RADAR NONSTOP - Keputusan Presiden Jokowi memberikan grasi untuk terpidana pembunuh wartawan, I Nyoman Susrama disayangkan banyak pihak.
Salah satunya, praktisi hukum di Bali I Made Suardana, sebagai salah satu aktivis yang mengawal proses hukum pembunuhan terhadap wartawan Radar Bali, AA Prabangsa.
Made mengaku terkejut lantaran Susrama mengantongi grasi sehingga hukumannya dipangkas dari seumur hidup menjadi 20 tahun.
BERITA TERKAIT :Menurut Suardana, dakwaan terhadap Susrama adalah mengotaki pembunuhan berencana. “Pembunuhan terhadap Prabangsa haruslah dimaknai sebagai kejahatan terhadap kemerdekaan pers,” ujar Suardana.
Menurut Suardana, polisi sudah bekerja sangat keras dalam mengungkap kasus pembunuhan Prabangsa. Kasus itu juga jadi sorotan nasional.
Bahkan, jaksa penuntut umum sebelumnya mengajukan tuntutan agar Susrama dihukum mati. Hanya saja, pengadilan menjatuhkan hukuman seumur hidup untuk tokoh di Kabupaten Bangli itu.
Suardana pun menganggap Susrama tak seharusnya mengantongi grasi. Menurutnya, pemberian grasi untuk Susrama justru mengurangi aspek keadilan.
“Demi aspek keadilan dan asas kemanfaatan, maka grasi tersebut masih memungkinkan untuk dicabut dan dianulir lagi selama ada kemauan pemerintah selaku pihak yang mengeluarkan diskresi,” terang Suardana.
Sebelumnya nama Susrama termasuk dalam daftar nama 115 narapidana yang mengantongi grasi dari Presiden Jokowi. Dalam surat presiden setebal 40 halaman itu, nama Susrama berada di urutan 94.
Pokok perkaranya adalah pembunuhan berencana.
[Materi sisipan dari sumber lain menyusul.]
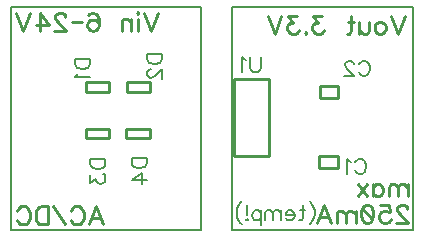
<source format=gbo>
G04 DipTrace 2.4.0.2*
%INLaserPower_v_1.0.GBO*%
%MOMM*%
%ADD10C,0.25*%
%ADD17C,0.155*%
%ADD53C,0.196*%
%ADD54C,0.235*%
%FSLAX53Y53*%
G04*
G71*
G90*
G75*
G01*
%LNBotSilk*%
%LPD*%
X8780Y13050D2*
D10*
X6780D1*
Y12250D1*
X8780D1*
Y13050D1*
Y9100D2*
X6780D1*
Y8300D1*
X8780D1*
Y9100D1*
X12230Y13050D2*
X10230D1*
Y12250D1*
X12230D1*
Y13050D1*
X12180Y9100D2*
X10180D1*
Y8300D1*
X12180D1*
Y9100D1*
X26550Y6800D2*
X28100D1*
Y5800D1*
X26550D1*
Y6800D1*
X19350Y13300D2*
X22250D1*
Y6800D1*
X19350D1*
Y13300D1*
X28150Y11750D2*
X26600D1*
Y12750D1*
X28150D1*
Y11750D1*
X19200Y19450D2*
D17*
X34500D1*
Y500D1*
X19200D1*
Y19450D1*
X450D2*
X16500D1*
Y500D1*
X450D1*
Y19450D1*
X5870Y15024D2*
D53*
X7146D1*
Y14598D1*
X7084Y14416D1*
X6964Y14294D1*
X6842Y14233D1*
X6661Y14173D1*
X6356D1*
X6173Y14233D1*
X6053Y14294D1*
X5931Y14416D1*
X5870Y14598D1*
Y15024D1*
X6114Y13781D2*
X6053Y13659D1*
X5872Y13476D1*
X7146D1*
X7170Y6547D2*
X8446D1*
Y6121D1*
X8384Y5939D1*
X8264Y5817D1*
X8142Y5756D1*
X7961Y5696D1*
X7656D1*
X7473Y5756D1*
X7353Y5817D1*
X7231Y5939D1*
X7170Y6121D1*
Y6547D1*
X7172Y5182D2*
Y4515D1*
X7657Y4879D1*
Y4696D1*
X7718Y4575D1*
X7778Y4515D1*
X7960Y4453D1*
X8081D1*
X8264Y4515D1*
X8386Y4636D1*
X8446Y4818D1*
Y5001D1*
X8386Y5182D1*
X8324Y5242D1*
X8203Y5304D1*
X11970Y15447D2*
X13246D1*
Y15021D1*
X13184Y14839D1*
X13064Y14717D1*
X12942Y14656D1*
X12761Y14596D1*
X12456D1*
X12273Y14656D1*
X12153Y14717D1*
X12031Y14839D1*
X11970Y15021D1*
Y15447D1*
X12275Y14142D2*
X12214D1*
X12092Y14082D1*
X12032Y14021D1*
X11972Y13899D1*
Y13656D1*
X12032Y13536D1*
X12092Y13475D1*
X12214Y13414D1*
X12335D1*
X12457Y13475D1*
X12638Y13596D1*
X13246Y14204D1*
Y13353D1*
X10670Y6627D2*
X11946D1*
Y6202D1*
X11884Y6019D1*
X11764Y5897D1*
X11642Y5837D1*
X11461Y5776D1*
X11156D1*
X10973Y5837D1*
X10853Y5897D1*
X10731Y6019D1*
X10670Y6202D1*
Y6627D1*
X11946Y4776D2*
X10672D1*
X11521Y5384D1*
Y4473D1*
X29593Y6257D2*
X29653Y6377D1*
X29775Y6500D1*
X29896Y6560D1*
X30139D1*
X30261Y6500D1*
X30382Y6377D1*
X30444Y6257D1*
X30504Y6074D1*
Y5770D1*
X30444Y5588D1*
X30382Y5466D1*
X30261Y5346D1*
X30139Y5284D1*
X29896D1*
X29775Y5346D1*
X29653Y5466D1*
X29593Y5588D1*
X29201Y6316D2*
X29079Y6377D1*
X28896Y6558D1*
Y5284D1*
X21574Y15160D2*
Y14249D1*
X21513Y14066D1*
X21391Y13946D1*
X21209Y13884D1*
X21088D1*
X20906Y13946D1*
X20783Y14066D1*
X20723Y14249D1*
Y15160D1*
X20331Y14916D2*
X20209Y14977D1*
X20026Y15159D1*
Y13884D1*
X29916Y14557D2*
X29976Y14677D1*
X30098Y14800D1*
X30219Y14860D1*
X30462D1*
X30584Y14800D1*
X30705Y14677D1*
X30767Y14557D1*
X30827Y14374D1*
Y14070D1*
X30767Y13888D1*
X30705Y13766D1*
X30584Y13646D1*
X30462Y13584D1*
X30219D1*
X30098Y13646D1*
X29976Y13766D1*
X29916Y13888D1*
X29462Y14555D2*
Y14616D1*
X29402Y14738D1*
X29341Y14798D1*
X29219Y14858D1*
X28976D1*
X28856Y14798D1*
X28795Y14738D1*
X28733Y14616D1*
Y14495D1*
X28795Y14373D1*
X28916Y14192D1*
X29524Y13584D1*
X28673D1*
X34046Y4417D2*
D54*
Y3397D1*
Y4126D2*
X33827Y4345D1*
X33680Y4417D1*
X33463D1*
X33316Y4345D1*
X33244Y4126D1*
Y3397D1*
Y4126D2*
X33025Y4345D1*
X32878Y4417D1*
X32661D1*
X32514Y4345D1*
X32440Y4126D1*
Y3397D1*
X31095Y4417D2*
Y3397D1*
Y4198D2*
X31240Y4345D1*
X31387Y4417D1*
X31604D1*
X31751Y4345D1*
X31896Y4198D1*
X31970Y3979D1*
Y3835D1*
X31896Y3616D1*
X31751Y3471D1*
X31604Y3397D1*
X31387D1*
X31240Y3471D1*
X31095Y3616D1*
X30625Y4417D2*
X29823Y3397D1*
Y4417D2*
X30625Y3397D1*
X12869Y18940D2*
X12287Y17409D1*
X11704Y18940D1*
X11233D2*
X11161Y18867D1*
X11087Y18940D1*
X11161Y19014D1*
X11233Y18940D1*
X11161Y18429D2*
Y17409D1*
X10616Y18429D2*
Y17409D1*
Y18138D2*
X10397Y18357D1*
X10250Y18429D1*
X10033D1*
X9887Y18357D1*
X9814Y18138D1*
Y17409D1*
X6988Y18721D2*
X7060Y18866D1*
X7279Y18938D1*
X7424D1*
X7643Y18866D1*
X7790Y18647D1*
X7862Y18283D1*
Y17919D1*
X7790Y17628D1*
X7643Y17481D1*
X7424Y17409D1*
X7352D1*
X7134Y17481D1*
X6988Y17628D1*
X6915Y17847D1*
Y17919D1*
X6988Y18138D1*
X7134Y18283D1*
X7352Y18355D1*
X7424D1*
X7643Y18283D1*
X7790Y18138D1*
X7862Y17919D1*
X6445Y18173D2*
X5602D1*
X5058Y18574D2*
Y18647D1*
X4985Y18793D1*
X4913Y18866D1*
X4766Y18938D1*
X4475D1*
X4330Y18866D1*
X4258Y18793D1*
X4183Y18647D1*
Y18502D1*
X4258Y18355D1*
X4402Y18138D1*
X5132Y17409D1*
X4111D1*
X2911D2*
Y18938D1*
X3640Y17919D1*
X2547D1*
X2077Y18940D2*
X1494Y17409D1*
X911Y18940D1*
X7078Y1003D2*
X7662Y2534D1*
X8245Y1003D1*
X8026Y1513D2*
X7297D1*
X5514Y2170D2*
X5586Y2315D1*
X5733Y2461D1*
X5878Y2534D1*
X6169D1*
X6316Y2461D1*
X6460Y2315D1*
X6535Y2170D1*
X6607Y1951D1*
Y1585D1*
X6535Y1368D1*
X6460Y1222D1*
X6316Y1077D1*
X6169Y1003D1*
X5878D1*
X5733Y1077D1*
X5586Y1222D1*
X5514Y1368D1*
X5043Y1003D2*
X4022Y2532D1*
X3552Y2534D2*
Y1003D1*
X3041D1*
X2822Y1077D1*
X2676Y1222D1*
X2603Y1368D1*
X2531Y1585D1*
Y1951D1*
X2603Y2170D1*
X2676Y2315D1*
X2822Y2461D1*
X3041Y2534D1*
X3552D1*
X967Y2170D2*
X1039Y2315D1*
X1186Y2461D1*
X1331Y2534D1*
X1622D1*
X1769Y2461D1*
X1914Y2315D1*
X1988Y2170D1*
X2060Y1951D1*
Y1585D1*
X1988Y1368D1*
X1914Y1222D1*
X1769Y1077D1*
X1622Y1003D1*
X1331D1*
X1186Y1077D1*
X1039Y1222D1*
X967Y1368D1*
X33811Y18668D2*
X33228Y17137D1*
X32645Y18668D1*
X31811Y18158D2*
X31955Y18086D1*
X32102Y17939D1*
X32174Y17720D1*
Y17575D1*
X32102Y17356D1*
X31955Y17211D1*
X31811Y17137D1*
X31592D1*
X31445Y17211D1*
X31300Y17356D1*
X31226Y17575D1*
Y17720D1*
X31300Y17939D1*
X31445Y18086D1*
X31592Y18158D1*
X31811D1*
X30755D2*
Y17429D1*
X30683Y17211D1*
X30536Y17137D1*
X30317D1*
X30173Y17211D1*
X29954Y17429D1*
Y18158D2*
Y17137D1*
X29264Y18668D2*
Y17429D1*
X29191Y17211D1*
X29045Y17137D1*
X28900D1*
X29483Y18158D2*
X28972D1*
X26802Y18667D2*
X26001D1*
X26438Y18084D1*
X26219D1*
X26074Y18011D1*
X26001Y17939D1*
X25927Y17720D1*
Y17575D1*
X26001Y17356D1*
X26146Y17210D1*
X26365Y17137D1*
X26584D1*
X26802Y17210D1*
X26874Y17284D1*
X26948Y17429D1*
X25384Y17284D2*
X25457Y17210D1*
X25384Y17137D1*
X25310Y17210D1*
X25384Y17284D1*
X24693Y18667D2*
X23893D1*
X24329Y18084D1*
X24110D1*
X23965Y18011D1*
X23893Y17939D1*
X23819Y17720D1*
Y17575D1*
X23893Y17356D1*
X24038Y17210D1*
X24257Y17137D1*
X24476D1*
X24693Y17210D1*
X24765Y17284D1*
X24839Y17429D1*
X23348Y18668D2*
X22765Y17137D1*
X22182Y18668D1*
X34017Y2312D2*
Y2385D1*
X33944Y2531D1*
X33872Y2604D1*
X33725Y2676D1*
X33434D1*
X33289Y2604D1*
X33216Y2531D1*
X33142Y2385D1*
Y2240D1*
X33216Y2093D1*
X33361Y1876D1*
X34091Y1147D1*
X33070D1*
X31725Y2676D2*
X32453D1*
X32525Y2021D1*
X32453Y2093D1*
X32234Y2167D1*
X32016D1*
X31797Y2093D1*
X31651Y1948D1*
X31578Y1729D1*
Y1585D1*
X31651Y1366D1*
X31797Y1219D1*
X32016Y1147D1*
X32234D1*
X32453Y1219D1*
X32525Y1293D1*
X32599Y1438D1*
X30670Y2676D2*
X30889Y2604D1*
X31035Y2385D1*
X31108Y2021D1*
Y1802D1*
X31035Y1438D1*
X30889Y1219D1*
X30670Y1147D1*
X30525D1*
X30306Y1219D1*
X30161Y1438D1*
X30087Y1802D1*
Y2021D1*
X30161Y2385D1*
X30306Y2604D1*
X30525Y2676D1*
X30670D1*
X30161Y2385D2*
X31035Y1438D1*
X29616Y2167D2*
Y1147D1*
Y1876D2*
X29397Y2095D1*
X29251Y2167D1*
X29033D1*
X28887Y2095D1*
X28814Y1876D1*
Y1147D1*
Y1876D2*
X28595Y2095D1*
X28449Y2167D1*
X28232D1*
X28085Y2095D1*
X28011Y1876D1*
Y1147D1*
X26373D2*
X26957Y2678D1*
X27540Y1147D1*
X27321Y1657D2*
X26592D1*
X25724Y2959D2*
D53*
X25846Y2838D1*
X25967Y2656D1*
X26089Y2413D1*
X26149Y2108D1*
Y1865D1*
X26089Y1562D1*
X25967Y1319D1*
X25846Y1137D1*
X25724Y1016D1*
X25149Y2626D2*
Y1593D1*
X25089Y1412D1*
X24967Y1350D1*
X24846D1*
X25332Y2201D2*
X24906D1*
X24454Y1836D2*
X23725D1*
Y1958D1*
X23786Y2080D1*
X23846Y2140D1*
X23968Y2201D1*
X24151D1*
X24271Y2140D1*
X24393Y2018D1*
X24454Y1836D1*
Y1715D1*
X24393Y1533D1*
X24271Y1412D1*
X24151Y1350D1*
X23968D1*
X23846Y1412D1*
X23725Y1533D1*
X23333Y2201D2*
Y1350D1*
Y1958D2*
X23151Y2140D1*
X23028Y2201D1*
X22847D1*
X22725Y2140D1*
X22665Y1958D1*
Y1350D1*
Y1958D2*
X22482Y2140D1*
X22360Y2201D1*
X22179D1*
X22057Y2140D1*
X21995Y1958D1*
Y1350D1*
X21603Y2201D2*
Y925D1*
Y2018D2*
X21481Y2139D1*
X21360Y2201D1*
X21178D1*
X21055Y2139D1*
X20935Y2018D1*
X20873Y1836D1*
Y1714D1*
X20935Y1533D1*
X21055Y1410D1*
X21178Y1350D1*
X21360D1*
X21481Y1410D1*
X21603Y1533D1*
X20419Y2625D2*
Y1775D1*
Y1472D2*
X20481Y1410D1*
X20419Y1350D1*
X20359Y1410D1*
X20419Y1472D1*
X19967Y2959D2*
X19844Y2838D1*
X19724Y2656D1*
X19602Y2413D1*
X19541Y2108D1*
Y1865D1*
X19602Y1562D1*
X19724Y1319D1*
X19844Y1137D1*
X19967Y1016D1*
M02*

</source>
Surat itu juga mencantumkan sejumlah vonis pengadilan bagi Susrama, antara lain putusan PN Denpasar Nomor: 1002/Pid.B/2009/PN.DPS/ tanggal 15 Februari 2010 juncto putusan PT Denpasar Nomor 29/PID/2010/PT.DPS tanggal 16 April 2010 juncto putusan Kasasi MA Nomor 1665K/PID/2010 tanggal 24 September 2010.